Enfin, il convient de rappeler qu’une mesure de séquestre des éléments recueillis, sans que le requérant puisse en prendre connaissance, a été prévue aux termes de l’ordonnance afin de préserver, le cas échéant, le secret des affaires et que l’huissier s’y est conformé.
Il apparaît que la mesure est circonscrite au champ nécessaire pour l’établissement des preuves
recherchées et ne revêt pas un caractère disproportionné ni ne peut être confondue avec une mesure générale d’investigation, étant ajouté qu’aux termes de l’article R.153-3 du code de commerce, la saisie d’un document à caractère secret n’est pas susceptible de donner lieu à rétractation de l’ordonnance mais voit son accès aménagé a posteriori à la demande de la partie saisie en cas d’atteinte réelle au secret des affaires, dans le cadre de l’instance ultérieure en levée du séquestre.

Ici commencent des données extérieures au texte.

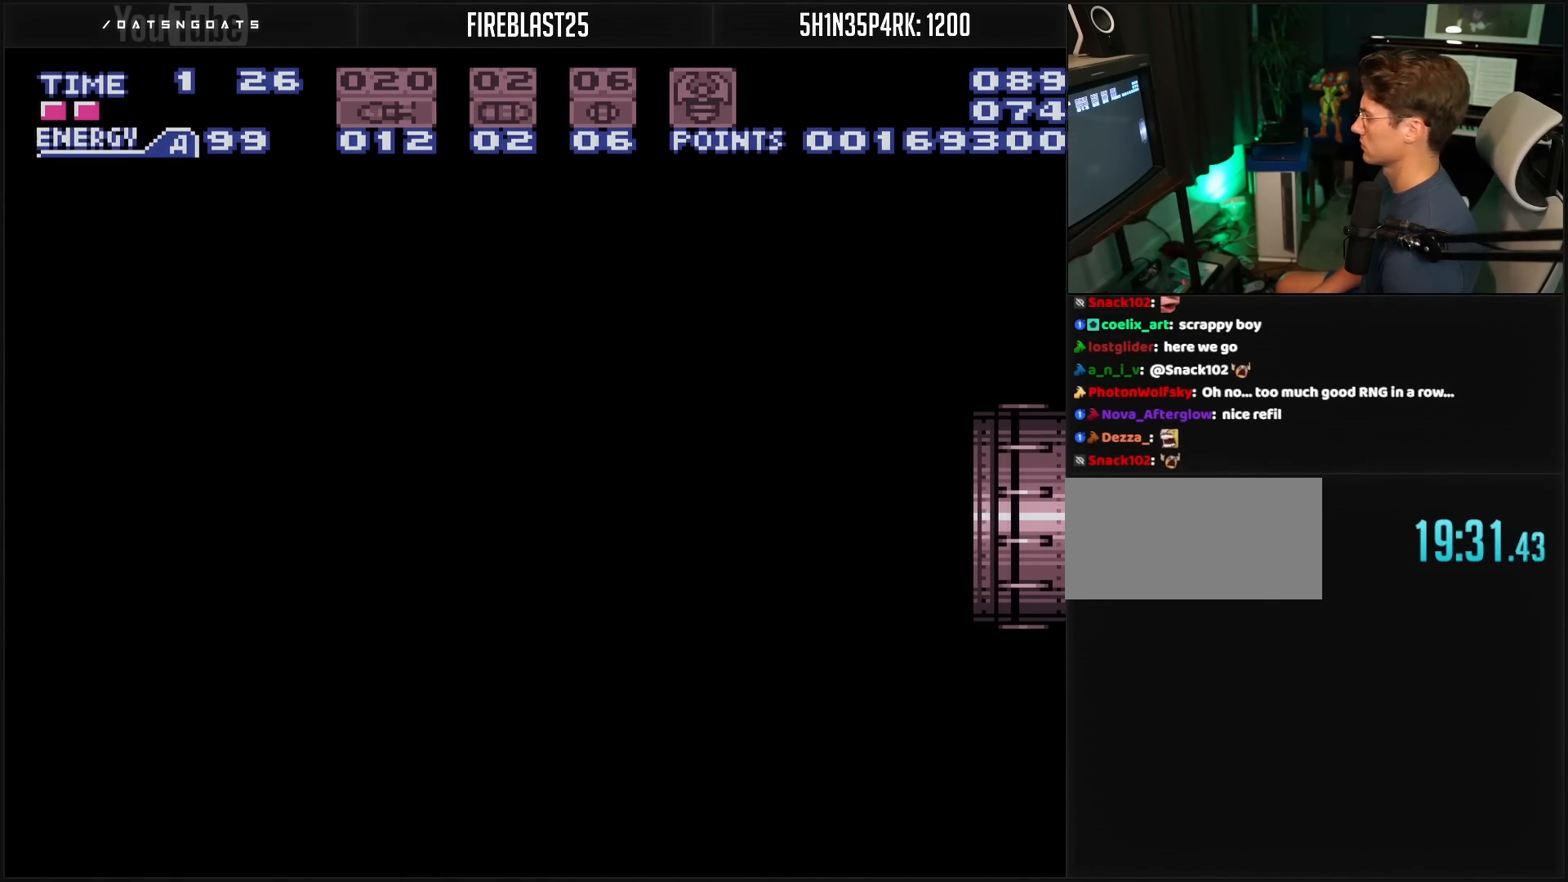
{"buttons": ["B"], "events": []}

Elle s’avère donc légalement admissible au sens de l’article 145 du code de procédure civile, ce qu’avait au demeurant retenu le premier juge.
Sur les autres demandes :
Compte tenu de ce qui vient d’être jugé, la société Gamned Group sera déboutée de sa demande de dommages-intérêts pour procédure abusive dirigée à l’encontre de M. B C et fondée sur l’article 32-1 du code de procédure civile.
La société Gamned Group, qui succombe, supportera la charge des dépens de première instance et d’appel et sera condamnée à verser à M. B C la somme de 10.000 euros et à la société Didier Crespi la somme de 5.000 euros en application de l’article 700 du code de procédure civile.
PAR CES MOTIFS
Infirme l’ordonnance entreprise en toutes ses dispositions soumises à la cour, à l’exception de celles relatives au rejet de la demande de jonction et au débouté de la société Gamned Group de sa demande de dommages-intérêts,
Statuant à nouveau et y ajoutant,
Déclare recevables l’intervention volontaire de M. D E, M. F G, la société Z, la société A et la Sarl Didier Crespi,
Dit n’y avoir lieu à rétractation de l’ordonnance sur requête rendue le 27 juin 2019 par le président du tribunal de commerce de Paris, laquelle produira ses effets concernant la mesure d’instruction exécutée au siège de la société Gamned Group et au siège de la société Lincoln International qui n’a pas introduit de recours,
Dit que M. D E, M. F G, la société Z, la société A et la Sarl Didier Crespi ont un droit d’accès aux pièces appréhendées par l’huissier de justice au siège de la société Gamned Group et au siège de la société Lincoln International à la suite de l’exécution de l’ordonnance du 27 juin 2019, dans les limites de ce qu’a autorisé l’arrêt de la cour d’appel de Paris du 12 septembre 2019,
Condamne la société Gamned Group aux dépens de première instance et d’appel, lesquels pourront être directement recouvrés par la Selarl Taze-M N, en la personne de Me O N, dans les conditions de l’article 699 du code de procédure civile,
Condamne la société Gamned Group à verser à M. B C la somme de 10.000 euros en vertu de l’article 700 du code de procédure civile,
Condamne la société Gamned Group à verser à la société Didier Crespi la somme de 5.000 euros en application de l’article 700 du code de procédure civile.